French Polynesia's pro-independence leader Oscar Temaru says the public prosecutor has seized $US100,000 from his private bank account.
Mr Temaru told his party's inner circle that he discovered this while out shopping.
There has been no official word about the seizure but a party colleague and member of the French and French Polynesian legislature Moetai Brotherson described the move as totally scandalous and an attempt to intimidate him.
The action was taken as the court of appeal is yet to rule in the case of Mr Temaru's role in the funding arrangements for Radio Tefana.
Last September, Mr Temaru was given a suspended six-month prison sentence for exerting undue influence and fined $US50,000.
Last month, he and his lawyers were questioned by police in a new probe looking into the legality of how his legal defence was funded.
The prosecutor asserted that a decision by the Faaa municipal council to carry the cost of the defence amounted to an abuse of public funds and implying that the lawyers were illegally benefiting from the mandate.
Mr Brotherson said seizing assets was only permissible if there was a final conviction, adding that the funds taken from Mr Temaru's only savings account.
He said Mr Temaru, who has been the mayor of Faaa for 37 years and who was installed for yet another term, didn't pose a flight risk and want to run away to South America.

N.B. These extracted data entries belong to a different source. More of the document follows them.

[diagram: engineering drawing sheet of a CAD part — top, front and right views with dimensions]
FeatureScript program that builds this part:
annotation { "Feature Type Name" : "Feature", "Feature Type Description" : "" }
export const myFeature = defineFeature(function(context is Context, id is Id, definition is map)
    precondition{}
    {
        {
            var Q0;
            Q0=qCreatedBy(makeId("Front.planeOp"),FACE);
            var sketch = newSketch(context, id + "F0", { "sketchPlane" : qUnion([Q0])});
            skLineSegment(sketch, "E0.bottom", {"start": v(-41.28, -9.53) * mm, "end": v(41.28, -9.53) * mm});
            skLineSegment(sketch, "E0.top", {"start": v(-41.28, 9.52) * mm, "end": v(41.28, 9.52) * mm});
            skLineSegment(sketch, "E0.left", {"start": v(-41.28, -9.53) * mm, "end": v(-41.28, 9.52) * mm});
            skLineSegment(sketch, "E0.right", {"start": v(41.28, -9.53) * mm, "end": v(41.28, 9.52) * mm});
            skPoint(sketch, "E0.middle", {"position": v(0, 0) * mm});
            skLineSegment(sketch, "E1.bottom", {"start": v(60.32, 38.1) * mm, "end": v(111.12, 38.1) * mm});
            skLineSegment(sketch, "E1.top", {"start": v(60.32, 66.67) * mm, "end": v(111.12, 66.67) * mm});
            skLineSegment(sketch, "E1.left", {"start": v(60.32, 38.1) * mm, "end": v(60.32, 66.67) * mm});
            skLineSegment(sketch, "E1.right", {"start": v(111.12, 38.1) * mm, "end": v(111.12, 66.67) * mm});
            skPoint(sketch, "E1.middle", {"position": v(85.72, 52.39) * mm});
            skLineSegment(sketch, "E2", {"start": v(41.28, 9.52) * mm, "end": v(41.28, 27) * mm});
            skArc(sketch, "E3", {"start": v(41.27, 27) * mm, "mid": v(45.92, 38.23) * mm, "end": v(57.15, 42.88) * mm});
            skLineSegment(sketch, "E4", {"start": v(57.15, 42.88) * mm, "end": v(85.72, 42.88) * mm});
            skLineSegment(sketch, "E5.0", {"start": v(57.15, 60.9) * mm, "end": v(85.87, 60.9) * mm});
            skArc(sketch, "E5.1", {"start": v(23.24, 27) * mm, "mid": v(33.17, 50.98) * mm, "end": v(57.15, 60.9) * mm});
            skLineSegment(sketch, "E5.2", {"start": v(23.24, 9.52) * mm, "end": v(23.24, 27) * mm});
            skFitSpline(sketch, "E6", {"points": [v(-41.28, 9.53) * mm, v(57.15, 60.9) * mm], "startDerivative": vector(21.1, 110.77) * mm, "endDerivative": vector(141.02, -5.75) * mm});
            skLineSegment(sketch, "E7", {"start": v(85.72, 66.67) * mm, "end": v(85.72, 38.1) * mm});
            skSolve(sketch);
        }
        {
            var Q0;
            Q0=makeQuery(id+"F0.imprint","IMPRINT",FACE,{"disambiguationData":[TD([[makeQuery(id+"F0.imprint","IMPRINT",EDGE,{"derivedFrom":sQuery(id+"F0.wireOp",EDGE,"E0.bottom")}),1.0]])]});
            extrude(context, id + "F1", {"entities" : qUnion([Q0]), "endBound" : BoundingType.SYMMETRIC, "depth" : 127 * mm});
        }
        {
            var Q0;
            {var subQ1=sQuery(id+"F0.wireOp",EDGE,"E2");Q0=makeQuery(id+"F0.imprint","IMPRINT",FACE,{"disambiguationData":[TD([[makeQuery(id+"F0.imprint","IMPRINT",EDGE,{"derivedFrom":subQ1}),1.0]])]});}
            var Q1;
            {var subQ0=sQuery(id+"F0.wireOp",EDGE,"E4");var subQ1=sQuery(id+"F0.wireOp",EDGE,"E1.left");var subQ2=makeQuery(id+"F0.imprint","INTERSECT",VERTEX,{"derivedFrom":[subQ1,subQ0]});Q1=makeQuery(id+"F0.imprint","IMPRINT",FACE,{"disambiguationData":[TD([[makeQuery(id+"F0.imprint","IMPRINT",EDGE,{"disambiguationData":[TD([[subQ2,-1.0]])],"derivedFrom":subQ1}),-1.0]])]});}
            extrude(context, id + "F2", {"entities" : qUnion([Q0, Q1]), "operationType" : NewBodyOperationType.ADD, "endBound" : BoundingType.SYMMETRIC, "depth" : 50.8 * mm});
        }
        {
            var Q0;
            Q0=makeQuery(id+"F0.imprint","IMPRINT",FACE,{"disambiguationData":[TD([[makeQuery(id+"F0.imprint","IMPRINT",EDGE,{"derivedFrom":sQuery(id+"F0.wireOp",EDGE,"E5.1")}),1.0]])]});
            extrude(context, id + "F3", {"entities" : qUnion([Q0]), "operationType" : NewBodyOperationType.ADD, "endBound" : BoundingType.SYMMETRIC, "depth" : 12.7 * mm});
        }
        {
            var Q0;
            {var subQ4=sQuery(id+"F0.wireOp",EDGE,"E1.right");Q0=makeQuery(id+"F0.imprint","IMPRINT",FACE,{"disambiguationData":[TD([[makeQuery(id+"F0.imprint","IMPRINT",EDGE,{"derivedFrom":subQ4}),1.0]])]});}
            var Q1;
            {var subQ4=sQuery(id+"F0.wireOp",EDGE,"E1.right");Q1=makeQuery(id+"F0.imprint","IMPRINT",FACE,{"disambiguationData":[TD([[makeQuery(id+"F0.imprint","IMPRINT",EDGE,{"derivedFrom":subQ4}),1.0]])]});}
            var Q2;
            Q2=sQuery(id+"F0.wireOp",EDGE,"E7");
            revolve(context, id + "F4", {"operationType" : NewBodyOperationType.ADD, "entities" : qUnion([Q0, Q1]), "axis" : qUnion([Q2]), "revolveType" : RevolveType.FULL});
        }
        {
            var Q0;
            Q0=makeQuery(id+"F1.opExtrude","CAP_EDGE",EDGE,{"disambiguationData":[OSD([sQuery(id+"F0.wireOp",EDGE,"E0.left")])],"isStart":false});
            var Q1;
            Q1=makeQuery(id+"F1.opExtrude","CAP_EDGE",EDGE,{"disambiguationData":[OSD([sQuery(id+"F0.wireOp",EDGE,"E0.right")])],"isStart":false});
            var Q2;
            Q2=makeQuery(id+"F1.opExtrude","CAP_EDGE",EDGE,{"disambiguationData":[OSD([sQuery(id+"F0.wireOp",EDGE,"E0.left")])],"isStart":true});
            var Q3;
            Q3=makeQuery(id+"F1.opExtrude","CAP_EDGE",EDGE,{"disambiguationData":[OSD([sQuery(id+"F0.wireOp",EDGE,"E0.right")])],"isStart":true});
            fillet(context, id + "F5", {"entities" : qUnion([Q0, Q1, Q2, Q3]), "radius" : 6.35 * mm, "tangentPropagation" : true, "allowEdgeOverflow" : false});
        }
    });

He said he had his roots in French Polynesia and would see out his days there.
Last month, Mr Temaru told a news conference that France had engaged in judicial harassment and was abusing its power to politically assassinate him.
He said the real reason for his conviction in September was that in the eyes of France he committed treason by taking French presidents to the International Criminal Court over historic nuclear weapons tests.
It was his first conviction in a criminal court, but an appeal is still pending.
In 2018, France's top administrative court ruled that his campaign accounts for the May election of that year were deficient and declared him ineligible to keep his assembly seat.